● **TASK**: Each line of the entries below that holds "glioma" is needed, copied in full.

● **DATASET ENTRIES**:
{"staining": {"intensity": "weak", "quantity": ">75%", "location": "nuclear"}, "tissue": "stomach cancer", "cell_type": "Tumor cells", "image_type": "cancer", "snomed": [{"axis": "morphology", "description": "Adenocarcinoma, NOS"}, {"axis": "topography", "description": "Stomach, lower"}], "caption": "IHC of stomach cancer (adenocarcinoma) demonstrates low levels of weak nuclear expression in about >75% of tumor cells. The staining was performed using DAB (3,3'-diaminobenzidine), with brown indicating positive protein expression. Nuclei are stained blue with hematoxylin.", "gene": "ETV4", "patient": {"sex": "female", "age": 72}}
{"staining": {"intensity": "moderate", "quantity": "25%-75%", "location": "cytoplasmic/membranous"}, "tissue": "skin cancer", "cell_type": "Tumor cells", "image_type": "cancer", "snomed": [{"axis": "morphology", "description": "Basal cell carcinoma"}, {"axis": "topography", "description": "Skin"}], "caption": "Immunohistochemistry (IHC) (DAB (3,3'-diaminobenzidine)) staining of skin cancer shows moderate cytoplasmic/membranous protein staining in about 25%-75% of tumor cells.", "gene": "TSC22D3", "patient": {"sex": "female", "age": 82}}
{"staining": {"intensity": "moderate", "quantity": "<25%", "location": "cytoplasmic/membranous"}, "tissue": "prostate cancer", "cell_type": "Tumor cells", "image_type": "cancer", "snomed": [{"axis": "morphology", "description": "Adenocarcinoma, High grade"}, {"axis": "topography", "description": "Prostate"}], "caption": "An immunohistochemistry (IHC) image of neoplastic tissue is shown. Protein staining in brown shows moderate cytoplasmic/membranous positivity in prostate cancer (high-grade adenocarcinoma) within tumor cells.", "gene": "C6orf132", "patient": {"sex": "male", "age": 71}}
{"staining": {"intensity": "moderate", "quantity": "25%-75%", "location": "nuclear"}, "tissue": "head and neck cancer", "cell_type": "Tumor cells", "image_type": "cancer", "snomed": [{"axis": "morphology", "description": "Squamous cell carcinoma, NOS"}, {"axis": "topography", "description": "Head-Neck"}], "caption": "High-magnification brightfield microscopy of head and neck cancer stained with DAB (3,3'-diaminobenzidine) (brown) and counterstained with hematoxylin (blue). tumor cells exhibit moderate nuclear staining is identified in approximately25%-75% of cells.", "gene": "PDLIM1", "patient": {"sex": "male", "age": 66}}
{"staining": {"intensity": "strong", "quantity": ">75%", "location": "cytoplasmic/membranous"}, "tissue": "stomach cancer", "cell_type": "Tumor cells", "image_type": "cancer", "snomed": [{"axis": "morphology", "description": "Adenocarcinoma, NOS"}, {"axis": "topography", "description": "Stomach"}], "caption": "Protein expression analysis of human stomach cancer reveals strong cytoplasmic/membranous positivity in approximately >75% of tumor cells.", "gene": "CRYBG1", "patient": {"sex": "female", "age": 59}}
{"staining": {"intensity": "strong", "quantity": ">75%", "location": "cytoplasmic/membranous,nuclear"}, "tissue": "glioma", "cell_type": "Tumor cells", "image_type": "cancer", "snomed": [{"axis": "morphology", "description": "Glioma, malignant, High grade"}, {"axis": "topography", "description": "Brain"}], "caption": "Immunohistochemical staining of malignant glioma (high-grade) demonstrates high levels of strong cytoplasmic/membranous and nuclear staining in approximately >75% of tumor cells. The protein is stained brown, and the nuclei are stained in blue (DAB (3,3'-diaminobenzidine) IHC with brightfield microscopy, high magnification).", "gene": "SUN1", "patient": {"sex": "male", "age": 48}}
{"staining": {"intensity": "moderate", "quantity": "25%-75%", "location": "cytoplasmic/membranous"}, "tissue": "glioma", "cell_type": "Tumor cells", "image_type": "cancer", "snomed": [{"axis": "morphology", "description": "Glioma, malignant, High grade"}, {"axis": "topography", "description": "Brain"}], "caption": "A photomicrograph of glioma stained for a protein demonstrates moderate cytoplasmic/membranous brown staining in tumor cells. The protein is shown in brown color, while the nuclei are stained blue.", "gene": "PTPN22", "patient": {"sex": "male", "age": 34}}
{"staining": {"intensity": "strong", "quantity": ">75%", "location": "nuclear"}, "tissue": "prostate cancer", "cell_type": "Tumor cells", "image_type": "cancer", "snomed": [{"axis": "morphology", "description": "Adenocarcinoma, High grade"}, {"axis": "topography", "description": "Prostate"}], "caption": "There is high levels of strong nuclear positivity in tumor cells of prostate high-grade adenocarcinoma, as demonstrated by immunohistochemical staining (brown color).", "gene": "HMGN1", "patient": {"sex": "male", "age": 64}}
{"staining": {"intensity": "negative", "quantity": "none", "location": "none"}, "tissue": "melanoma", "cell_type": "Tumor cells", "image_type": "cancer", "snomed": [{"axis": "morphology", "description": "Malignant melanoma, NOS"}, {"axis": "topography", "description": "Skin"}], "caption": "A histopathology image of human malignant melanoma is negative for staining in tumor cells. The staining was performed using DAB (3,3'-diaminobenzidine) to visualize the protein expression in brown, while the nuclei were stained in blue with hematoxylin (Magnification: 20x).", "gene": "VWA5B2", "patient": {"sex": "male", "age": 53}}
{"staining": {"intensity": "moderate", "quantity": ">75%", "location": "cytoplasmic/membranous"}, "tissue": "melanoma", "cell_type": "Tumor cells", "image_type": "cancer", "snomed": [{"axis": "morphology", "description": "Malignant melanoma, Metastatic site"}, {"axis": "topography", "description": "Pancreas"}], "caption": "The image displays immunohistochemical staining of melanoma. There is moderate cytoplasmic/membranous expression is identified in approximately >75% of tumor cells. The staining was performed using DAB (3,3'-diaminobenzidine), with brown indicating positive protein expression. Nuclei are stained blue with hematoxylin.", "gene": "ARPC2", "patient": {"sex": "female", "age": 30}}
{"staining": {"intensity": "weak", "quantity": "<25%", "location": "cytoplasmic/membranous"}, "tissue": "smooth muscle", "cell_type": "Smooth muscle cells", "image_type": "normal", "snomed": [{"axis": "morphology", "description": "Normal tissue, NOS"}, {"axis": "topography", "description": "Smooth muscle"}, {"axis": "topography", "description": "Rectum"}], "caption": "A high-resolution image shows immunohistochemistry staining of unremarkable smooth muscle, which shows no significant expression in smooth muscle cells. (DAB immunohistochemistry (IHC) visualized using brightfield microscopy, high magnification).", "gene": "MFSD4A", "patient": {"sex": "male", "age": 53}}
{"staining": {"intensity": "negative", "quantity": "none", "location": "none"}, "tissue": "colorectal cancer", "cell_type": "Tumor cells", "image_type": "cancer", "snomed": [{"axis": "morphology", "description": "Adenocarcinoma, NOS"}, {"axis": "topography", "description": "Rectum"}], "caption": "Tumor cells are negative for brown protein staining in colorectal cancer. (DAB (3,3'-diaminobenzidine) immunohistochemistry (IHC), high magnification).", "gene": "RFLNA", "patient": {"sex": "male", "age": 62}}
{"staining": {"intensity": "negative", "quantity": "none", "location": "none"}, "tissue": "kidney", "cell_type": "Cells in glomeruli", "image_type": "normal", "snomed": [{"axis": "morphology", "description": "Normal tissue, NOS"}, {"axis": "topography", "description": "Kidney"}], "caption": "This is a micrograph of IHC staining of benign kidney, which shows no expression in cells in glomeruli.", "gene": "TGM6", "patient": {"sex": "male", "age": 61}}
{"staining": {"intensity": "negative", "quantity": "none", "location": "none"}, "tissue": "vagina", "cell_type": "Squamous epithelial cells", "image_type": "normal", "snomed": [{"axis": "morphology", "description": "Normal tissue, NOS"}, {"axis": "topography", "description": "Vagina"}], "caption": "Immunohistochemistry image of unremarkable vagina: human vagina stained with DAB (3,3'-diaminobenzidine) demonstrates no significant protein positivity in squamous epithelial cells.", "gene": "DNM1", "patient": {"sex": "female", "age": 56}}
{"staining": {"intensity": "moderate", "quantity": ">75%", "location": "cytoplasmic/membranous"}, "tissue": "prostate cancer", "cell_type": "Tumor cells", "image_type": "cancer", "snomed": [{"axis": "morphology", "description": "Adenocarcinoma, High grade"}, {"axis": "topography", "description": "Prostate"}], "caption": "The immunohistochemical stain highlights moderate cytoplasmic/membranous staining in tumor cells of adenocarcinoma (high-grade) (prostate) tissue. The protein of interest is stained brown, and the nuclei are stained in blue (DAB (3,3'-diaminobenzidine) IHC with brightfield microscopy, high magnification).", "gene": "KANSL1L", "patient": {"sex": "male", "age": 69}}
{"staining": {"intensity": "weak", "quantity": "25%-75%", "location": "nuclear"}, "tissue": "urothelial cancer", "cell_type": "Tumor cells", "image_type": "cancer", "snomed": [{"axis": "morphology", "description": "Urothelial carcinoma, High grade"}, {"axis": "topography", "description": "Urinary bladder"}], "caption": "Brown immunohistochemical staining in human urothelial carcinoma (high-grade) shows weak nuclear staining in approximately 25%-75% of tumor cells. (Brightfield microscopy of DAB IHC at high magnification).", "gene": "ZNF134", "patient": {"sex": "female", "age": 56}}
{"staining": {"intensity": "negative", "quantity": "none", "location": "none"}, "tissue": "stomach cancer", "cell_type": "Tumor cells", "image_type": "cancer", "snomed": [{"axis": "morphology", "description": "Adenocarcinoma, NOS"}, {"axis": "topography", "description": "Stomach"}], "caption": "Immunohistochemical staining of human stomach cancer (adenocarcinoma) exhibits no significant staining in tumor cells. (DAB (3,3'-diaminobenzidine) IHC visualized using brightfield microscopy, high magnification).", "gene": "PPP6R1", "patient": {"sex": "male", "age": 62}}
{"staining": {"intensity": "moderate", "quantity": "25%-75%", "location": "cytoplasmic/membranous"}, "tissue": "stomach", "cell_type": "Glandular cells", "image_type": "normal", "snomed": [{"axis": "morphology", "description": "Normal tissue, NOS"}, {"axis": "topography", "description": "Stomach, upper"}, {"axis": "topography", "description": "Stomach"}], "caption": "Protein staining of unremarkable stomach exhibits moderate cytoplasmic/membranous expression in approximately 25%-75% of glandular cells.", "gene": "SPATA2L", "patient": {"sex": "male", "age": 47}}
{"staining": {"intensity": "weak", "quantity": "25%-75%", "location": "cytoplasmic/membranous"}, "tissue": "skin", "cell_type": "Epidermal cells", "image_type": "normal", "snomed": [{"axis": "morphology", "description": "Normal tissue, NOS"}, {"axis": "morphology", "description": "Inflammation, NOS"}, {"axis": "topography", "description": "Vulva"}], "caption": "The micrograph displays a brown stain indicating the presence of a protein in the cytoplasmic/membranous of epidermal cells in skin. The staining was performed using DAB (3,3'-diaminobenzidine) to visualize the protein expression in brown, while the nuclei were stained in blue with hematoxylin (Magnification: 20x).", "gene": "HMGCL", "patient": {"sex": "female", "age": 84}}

● **ANSWER BOX**:
{"staining": {"intensity": "strong", "quantity": ">75%", "location": "cytoplasmic/membranous,nuclear"}, "tissue": "glioma", "cell_type": "Tumor cells", "image_type": "cancer", "snomed": [{"axis": "morphology", "description": "Glioma, malignant, High grade"}, {"axis": "topography", "description": "Brain"}], "caption": "Immunohistochemical staining of malignant glioma (high-grade) demonstrates high levels of strong cytoplasmic/membranous and nuclear staining in approximately >75% of tumor cells. The protein is stained brown, and the nuclei are stained in blue (DAB (3,3'-diaminobenzidine) IHC with brightfield microscopy, high magnification).", "gene": "SUN1", "patient": {"sex": "male", "age": 48}}
{"staining": {"intensity": "moderate", "quantity": "25%-75%", "location": "cytoplasmic/membranous"}, "tissue": "glioma", "cell_type": "Tumor cells", "image_type": "cancer", "snomed": [{"axis": "morphology", "description": "Glioma, malignant, High grade"}, {"axis": "topography", "description": "Brain"}], "caption": "A photomicrograph of glioma stained for a protein demonstrates moderate cytoplasmic/membranous brown staining in tumor cells. The protein is shown in brown color, while the nuclei are stained blue.", "gene": "PTPN22", "patient": {"sex": "male", "age": 34}}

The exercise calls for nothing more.